Omar Dykes
One of the biggest records of 2007 was On the Jimmy Reed Highway, a fond tribute to a legendary musician done by Omar Kent Dykes in collaboration with guitarist Jimmie Vaughan. Dykes’ latest release for Ruf Records, Big Town Playboy, is a sequel of sorts, continuing in a similar vein, with many of the same guest musicians in tow (Vaughan, James Cotton, Lou Ann Barton, Gary Clark, Jr. Derek O’Brien, and the dazzling rhythm team of Wes Starr on drums and Ronnie James on bass), along with harp master Lazy Lester.
Instead of focusing on one blues legend this time around, Big Town Playboy covers a much broader range of artists, though most of them worked in styles similar to Reed’s. Added to the mix are songs by Smokey Smothers (“I Can’t Judge Nobody”), Jimmy McCracklin (“Think,” a soulful collaboration with Barton), John Lee Hooker (“No More Doggin’”), a trio of Excello classics, two featuring Lazy Lester on harp (“Hello Mary Lee,” “Dream Girl,” and “King Bee”), Ivory Joe Hunter (“Since I Met You Baby”), and Sonny Boy Williamson II (via G. L. Crockett’s “Man Down There”).
Reed, along with his longtime cohort, Eddie Taylor, still get their props with a quartet of songs, two by Taylor (the title track and “Up Side Your Head”) and two by Reed (“Mary Mary” and the Dykes/Barton duet, “Close Together”). If you heard the previous disc, you’re already aware that Dykes and Vaughan cut their teeth on Jimmy Reed, so you know these representations are first-rate.

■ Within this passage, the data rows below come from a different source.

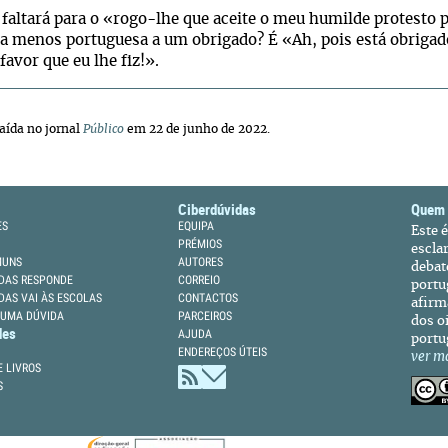
faltará para o «rogo-lhe que aceite o meu humilde protesto 
a menos portuguesa a um obrigado? É «Ah, pois está obrigado
favor que eu lhe fiz!».
aída no jornal
Público
em 22 de junho de 2022.
Ciberdúvidas
Quem
ES
EQUIPA
Este 
PRÉMIOS
escla
MUNS
AUTORES
debat
DAS RESPONDE
CORREIO
portu
DAS VAI ÀS ESCOLAS
CONTACTOS
afirm
 UMA DÚVIDA
PARCEIROS
dos oi
des
AJUDA
portu
ENDEREÇOS ÚTEIS
ver m
 LIVROS
S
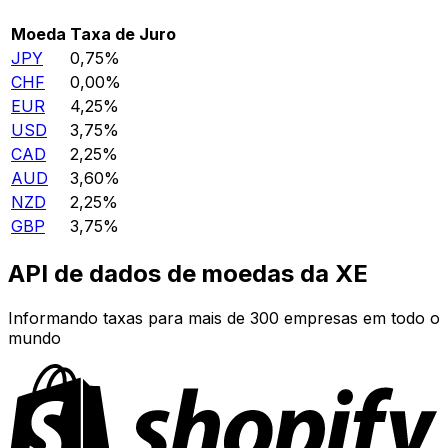
Moeda
Taxa de Juro
JPY
0,75%
CHF
0,00%
EUR
4,25%
USD
3,75%
CAD
2,25%
AUD
3,60%
NZD
2,25%
GBP
3,75%
API de dados de moedas da XE
Informando taxas para mais de 300 empresas em todo o
mundo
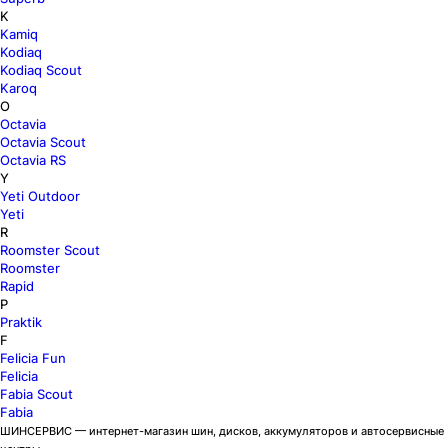
K
Kamiq
Kodiaq
Kodiaq Scout
Karoq
O
Octavia
Octavia Scout
Octavia RS
Y
Yeti Outdoor
Yeti
R
Roomster Scout
Roomster
Rapid
P
Praktik
F
Felicia Fun
Felicia
Fabia Scout
Fabia
ШИНСЕРВИС — интернет-магазин шин, дисков, аккумуляторов и автосервисные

That’s the great thing about Big Town Playboy (and its predecessor) ... all of the artists involved grew up with the music. They loved it, they revered it, and they went on to not only play it, but to expand on it and reach an even bigger audience than the original artists. In a way, the musicians on this disc have been paying tribute to these legends for years with their own recordings and performances. This disc is just the icing on the cake.